- **WHAT THE TASK REQUIRES**
Print the data exactly as written, line for line, and leave its pictures behind.

START SOURCE DATA

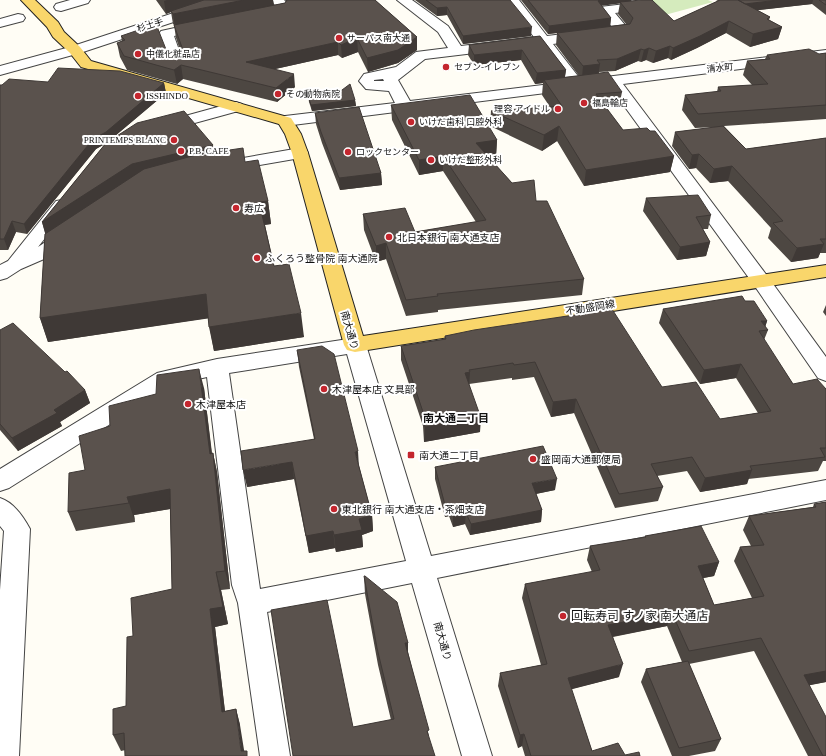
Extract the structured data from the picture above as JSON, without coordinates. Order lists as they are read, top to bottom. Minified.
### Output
{"streets":{"main road":["不動盛岡線","南大通り"],"street":["杉土手","清水町"]},"crossings":[["清水町","南大通り"],["不動盛岡線","南大通り"]],"districts":["南大通二丁目"],"places":{"other":["サーパス南大通","中儀化粧品店","セブン-イレブン","その動物病院","ISSHINDO","福島輪店","理容 アイドル","いけだ歯科 口腔外科","PRINTEMPS BLANC","P.B. CAFE","ロックセンター","いけだ整形外科","寿広","北日本銀行 南大通支店","ふくろう整骨院 南大通院","木津屋本店 文具部","木津屋本店","盛岡南大通郵便局","東北銀行 南大通支店・茶畑支店","回転寿司 すノ家 南大通店"],"transit":["南大通二丁目"]}}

END SOURCE DATA

- **RESPONSE BELOW**
Extract the structured data from the picture above as JSON, without coordinates. Order lists as they are read, top to bottom. Minified.
### Output
{"streets":{"main road":["不動盛岡線","南大通り"],"street":["杉土手","清水町"]},"crossings":[["清水町","南大通り"],["不動盛岡線","南大通り"]],"districts":["南大通二丁目"],"places":{"other":["サーパス南大通","中儀化粧品店","セブン-イレブン","その動物病院","ISSHINDO","福島輪店","理容 アイドル","いけだ歯科 口腔外科","PRINTEMPS BLANC","P.B. CAFE","ロックセンター","いけだ整形外科","寿広","北日本銀行 南大通支店","ふくろう整骨院 南大通院","木津屋本店 文具部","木津屋本店","盛岡南大通郵便局","東北銀行 南大通支店・茶畑支店","回転寿司 すノ家 南大通店"],"transit":["南大通二丁目"]}}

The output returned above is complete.